Oh, absolutely. He DOES make the salad, cut up the chicken, and make the bed. But sometimes, when I don't want to wait for him to do it, I do it, and of course, I do it all wrong. Considering all the other issues I have to deal with, I don't pay any attention to his criticisms - I ignore it.
Phranque,
I think we are all in love with the person who WAS, and we do the best we can for the person who IS. I've stopped yelling at people for continuing to tell me - "It's the disease. It's not the person". Yeah, it's the disease. But the disease has left me with THIS PERSON, NOT MY HUSBAND, to deal with. And it is THIS PERSON that the disease has left me with that is ranting, raving, screaming, criticising, constantly angry, never remembers anything I say, never has anything nice to say about me. It is THIS PERSON I have to live with.
However, as I said before, the Risperdal is working. It has smoothed him out and calmed him down. That's all I can hope for at this point.
Retired Supreme Court Justice Sandra Day O’Connor, March 25, 2009 before the Senate Special Committee on Aging: “I submit to you that until you have actually stared Alzheimer’s in the face … you cannot truly understand the deep sense of frustration, fear, helplessness and grief that accompany it.” --
When I first came on this website, it was during my four years of hell of the constant dark moods and put downs. I was so envious of Joan and all the activities that she could do with her husband. Now, my husband has reverted to his sweet calm self - with the help of buckets of meds. But,we have to lead a VERY simple lifestyle with as little social activity as possible, no travel(he wants to jump out of the car if he gets mad) and very little interaction with others.
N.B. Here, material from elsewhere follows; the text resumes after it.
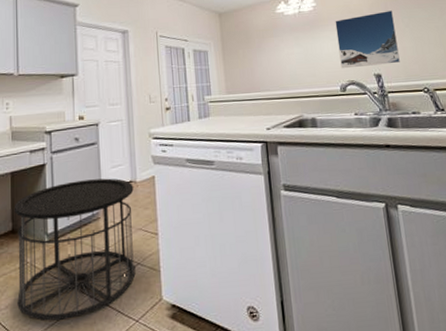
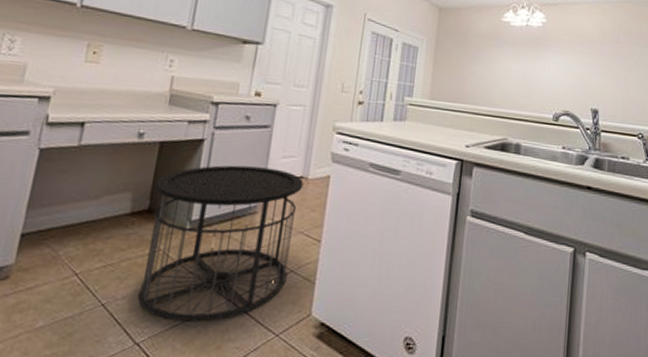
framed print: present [335,11,400,69] -> none [558,42,623,102]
He is sweet, but our lifestyle has changed forever. I wanted to go on the caregiver cruise and could not figure how to get from southwestern Florida to Miami safely and without incident. He is very hostile to anyone that does not do things the way he thinks they should be done and is a big man. He doesn't realize - or probably doesn't care - how menacing he appears. Something so simple to others is so difficult for us. So it is just easier to stay home. I do get out, but travel is out for us. It is easier to handle his antics in familiar surroundings. I KNOW I could not have made it through those times without this website. Thank all of you for understanding.